[Opening GIVEN PASSAGE section]

The West is losing one football-field worth of natural lands to development every 2.5 minutes, and Colorado alone has identified over 150 species in decline that, without action, will be threatened with extinction. Additionally, much of our remaining natural areas are in poor ecological health due to historic over-grazing and fire suppression, which, among other problems, is causing unnatural, catastrophic wildfires that further contribute to climate change, as well as unnatural flooding that puts lives at risk.

To preserve high priority habitats for biodiversity, WRA’s work helps communities by preventing risky new developments in areas of high wildfire and flooding risk. Additionally, access to outdoor opportunities has been privatized for millions of acres of public lands, creating an inequitable system where only the most wealthy or privileged people are able to access these public lands for camping, fishing, hiking, and hunting opportunities. WRA is working to improve both the equity of access to public lands as well as guarantee more inclusive governance of these spaces.

WRA envisions that at least half of Western lands in each major ecoregion, including wildlife migration corridors, are legally protected from development to conserve biodiversity in the face of rapid habitat loss and climate change. Protected lands also support equitable, sustainable access to outdoor opportunities; vibrant communities with robust local outdoor economies; cultural resources, sacred sites, and living ties to the land; and intact natural ecological processes that sequester carbon and help meet climate goals, and capture runoff and help meet healthy river goals.

Water in the West is inherently complicated. A complex web of laws, compacts, and water rights dictate how and when people and entities are allowed to use water, making water and aquatic habitat conservation especially difficult — and different from — protecting land habitat.

[Closing GIVEN PASSAGE section]
[Opening DATA BELOW section]

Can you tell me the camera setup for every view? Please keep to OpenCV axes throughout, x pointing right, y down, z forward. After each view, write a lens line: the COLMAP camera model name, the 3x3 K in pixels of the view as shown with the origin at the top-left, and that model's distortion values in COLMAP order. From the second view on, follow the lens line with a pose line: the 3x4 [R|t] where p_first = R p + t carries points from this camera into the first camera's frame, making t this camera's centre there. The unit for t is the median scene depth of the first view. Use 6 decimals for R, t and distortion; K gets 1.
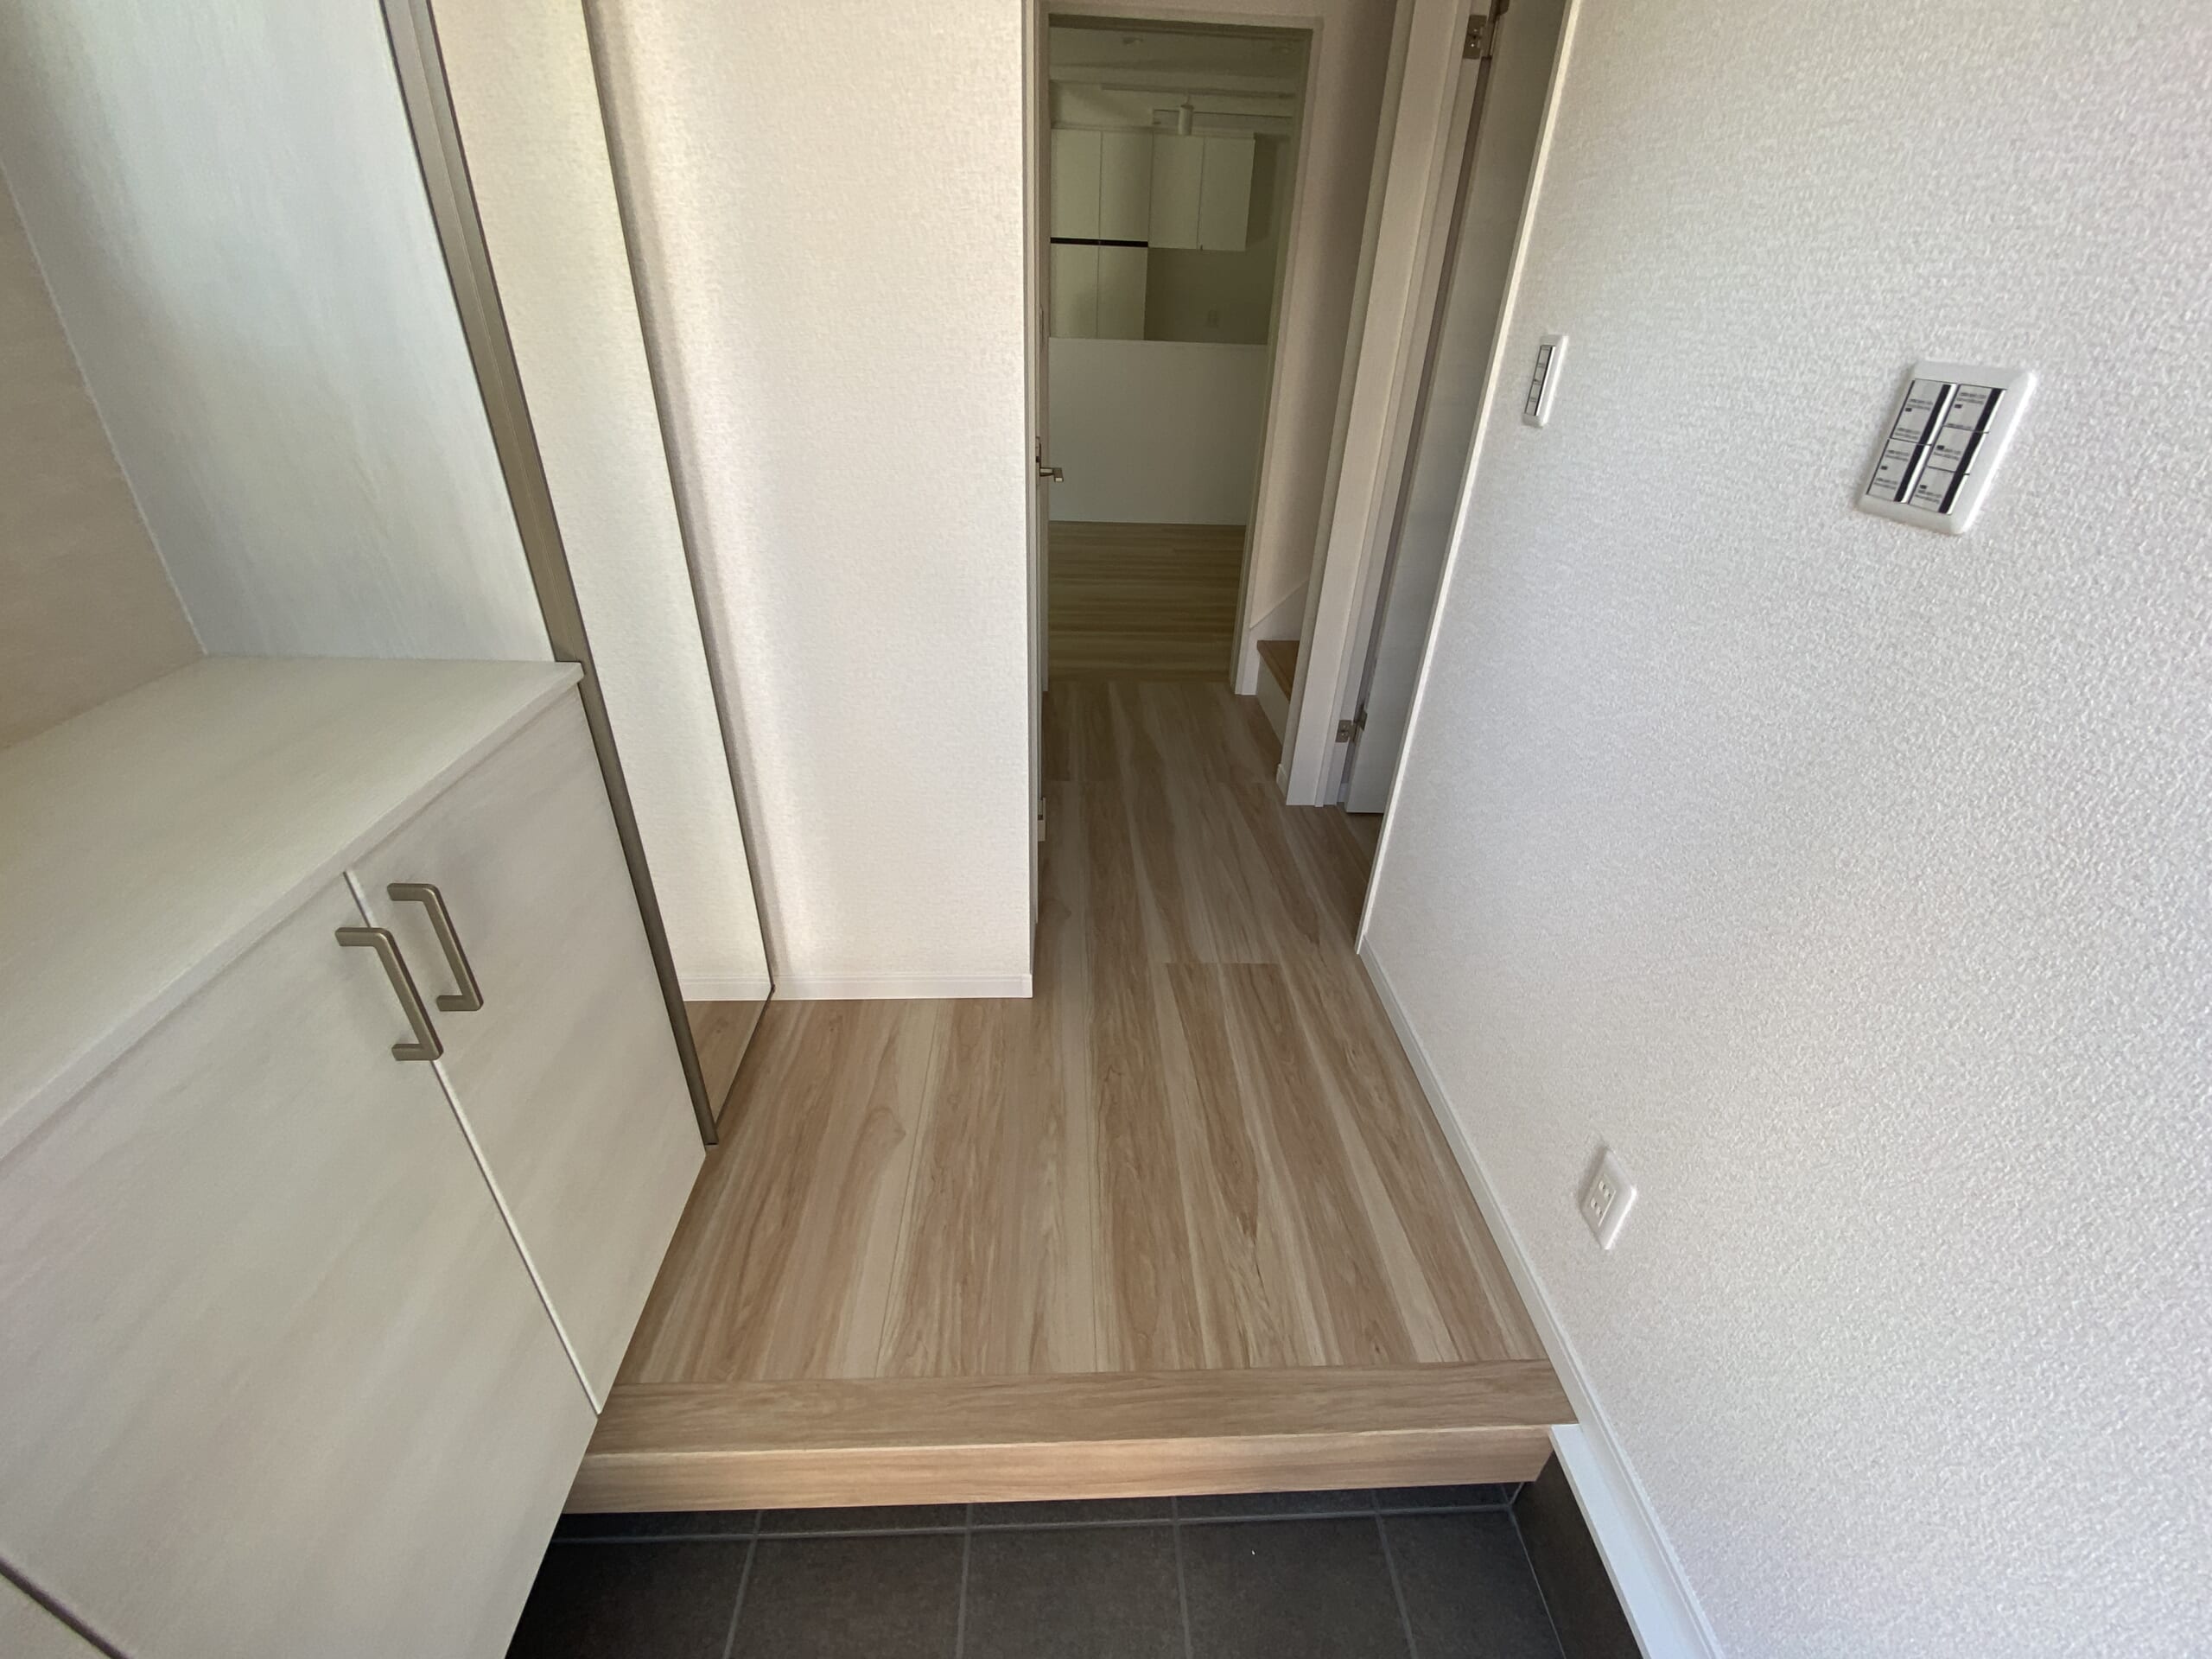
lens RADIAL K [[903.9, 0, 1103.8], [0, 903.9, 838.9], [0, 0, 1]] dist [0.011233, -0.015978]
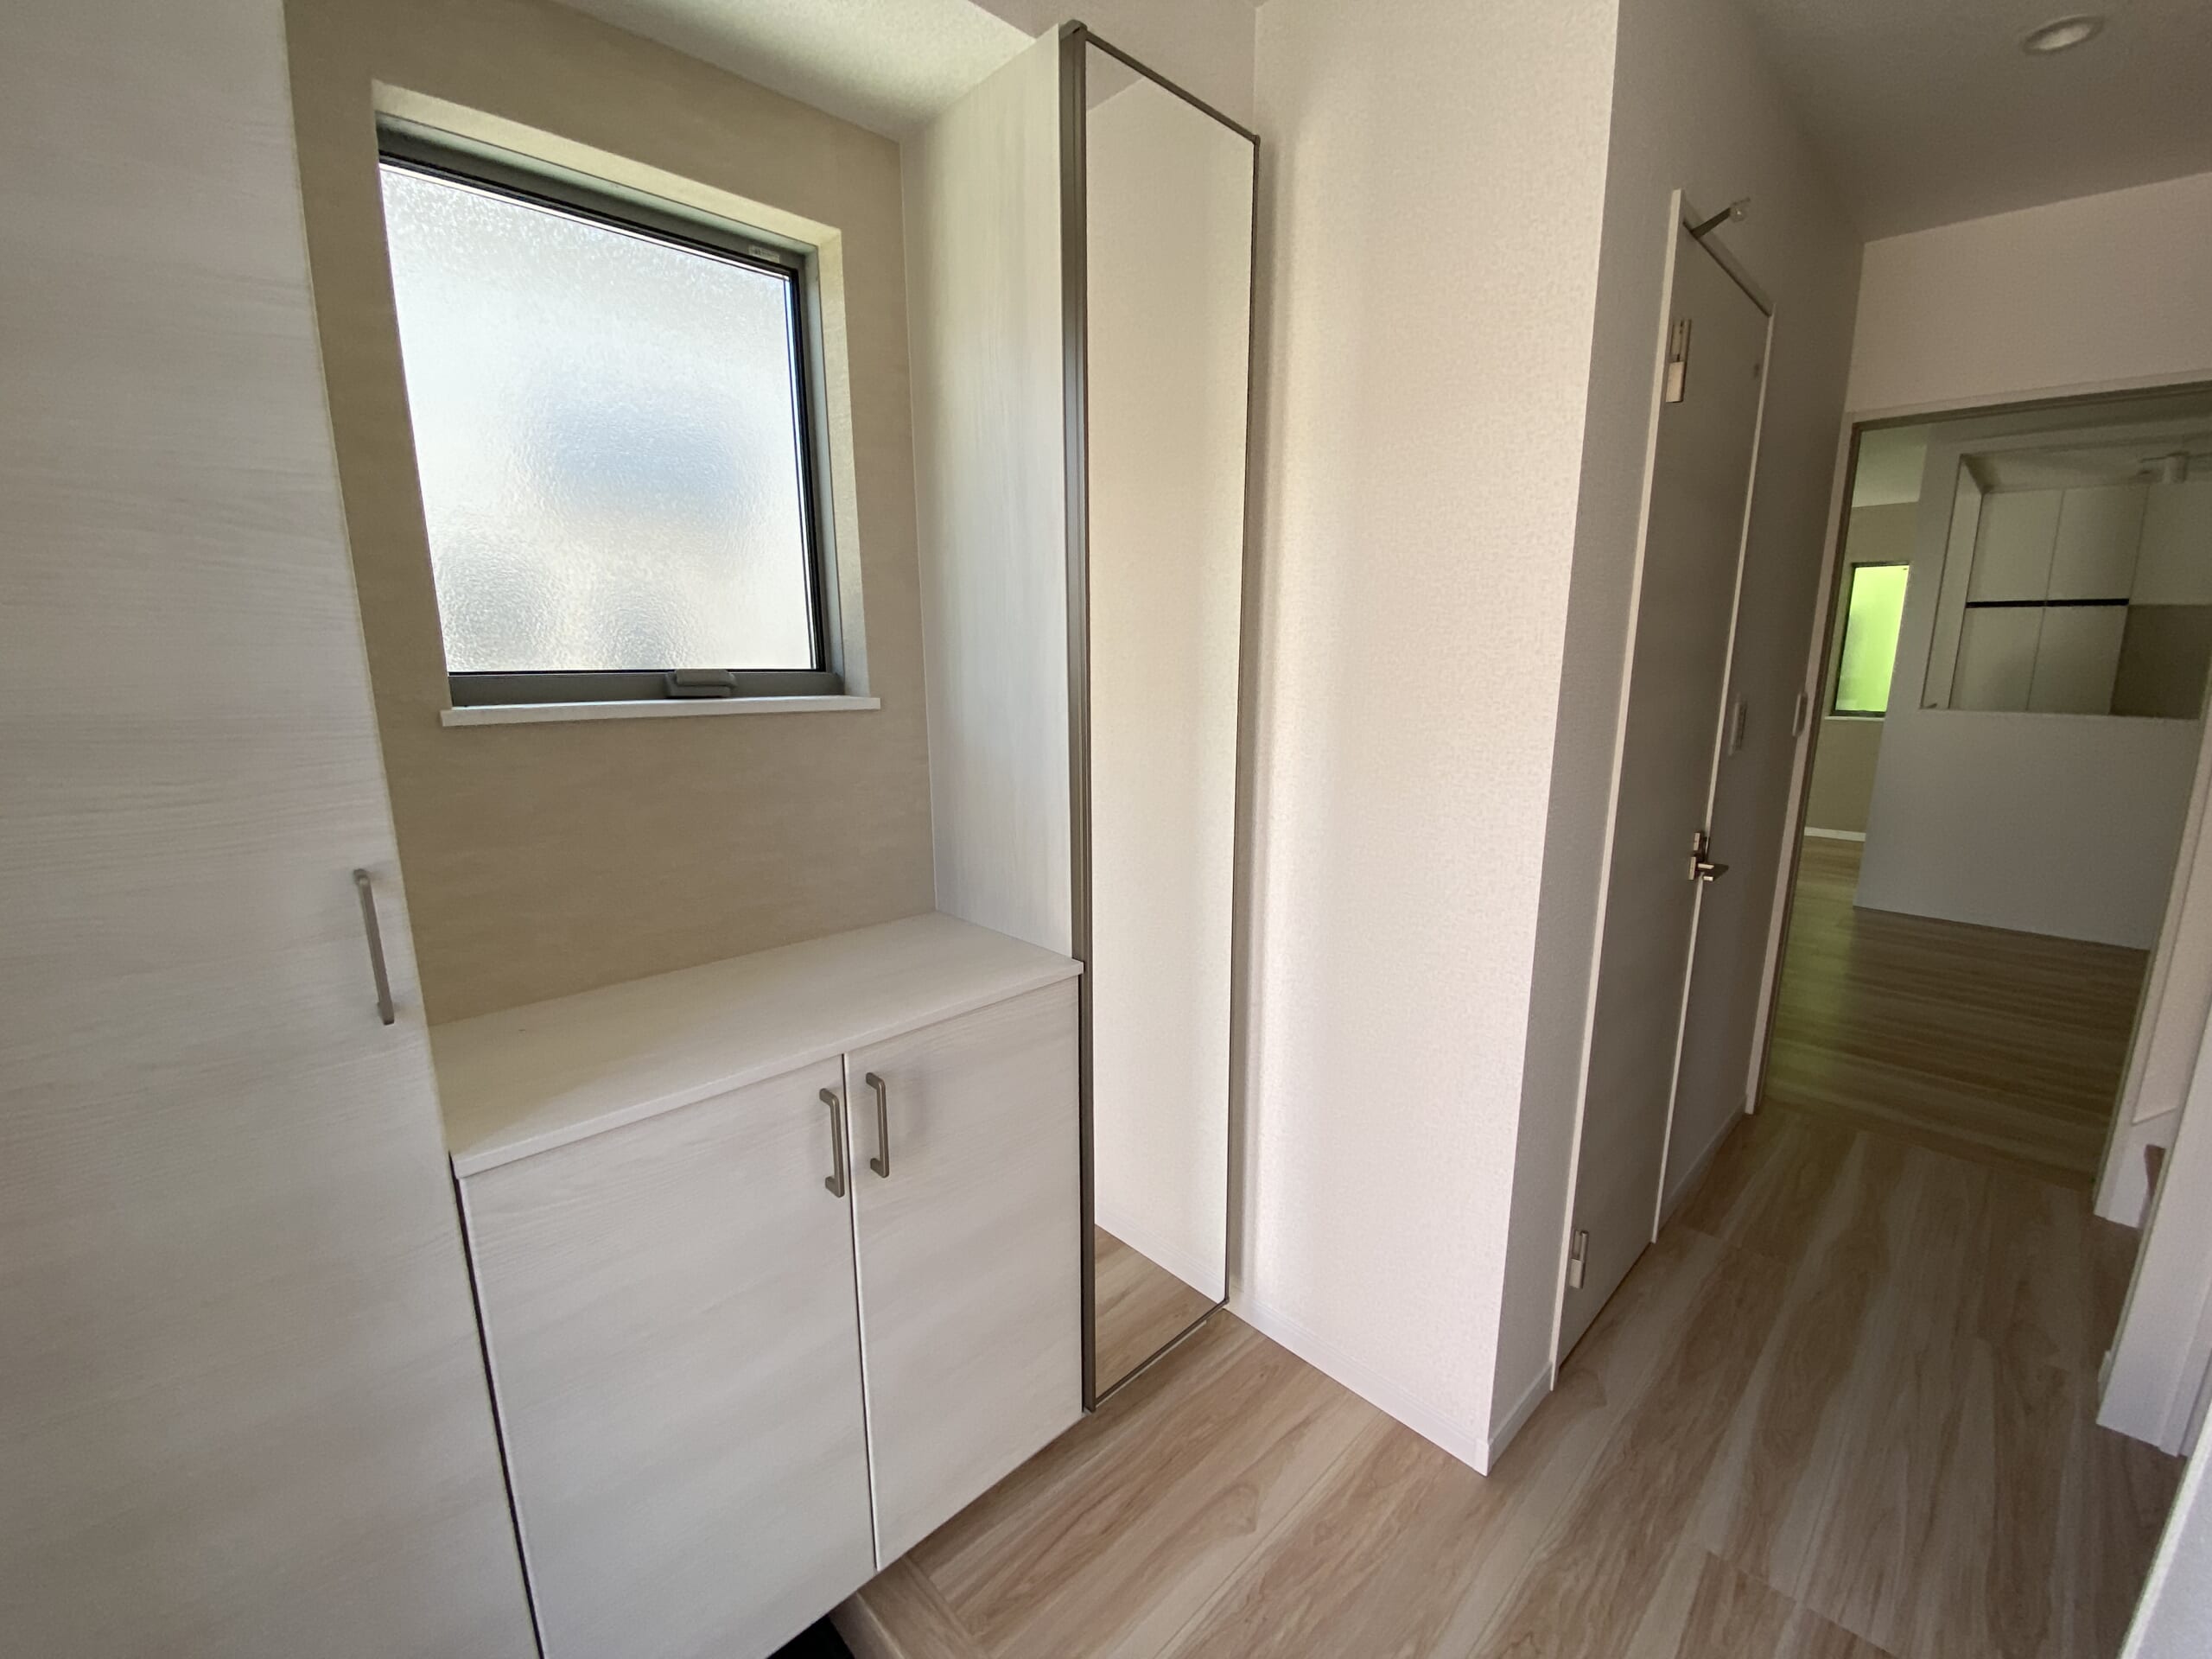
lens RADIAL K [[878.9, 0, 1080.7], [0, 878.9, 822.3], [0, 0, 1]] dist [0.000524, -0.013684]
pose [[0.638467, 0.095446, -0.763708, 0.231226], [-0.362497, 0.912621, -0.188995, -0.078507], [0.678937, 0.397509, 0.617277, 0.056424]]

[Closing DATA BELOW section]

> **WHAT YOU WILL DO**: Reproduce word for word the part of the passage on conservation in the West that begins at the words "WRA envisions that" and stops after "protecting land habitat.".

> **SOLVED EXERCISE**:
WRA envisions that at least half of Western lands in each major ecoregion, including wildlife migration corridors, are legally protected from development to conserve biodiversity in the face of rapid habitat loss and climate change. Protected lands also support equitable, sustainable access to outdoor opportunities; vibrant communities with robust local outdoor economies; cultural resources, sacred sites, and living ties to the land; and intact natural ecological processes that sequester carbon and help meet climate goals, and capture runoff and help meet healthy river goals.

Water in the West is inherently complicated. A complex web of laws, compacts, and water rights dictate how and when people and entities are allowed to use water, making water and aquatic habitat conservation especially difficult — and different from — protecting land habitat.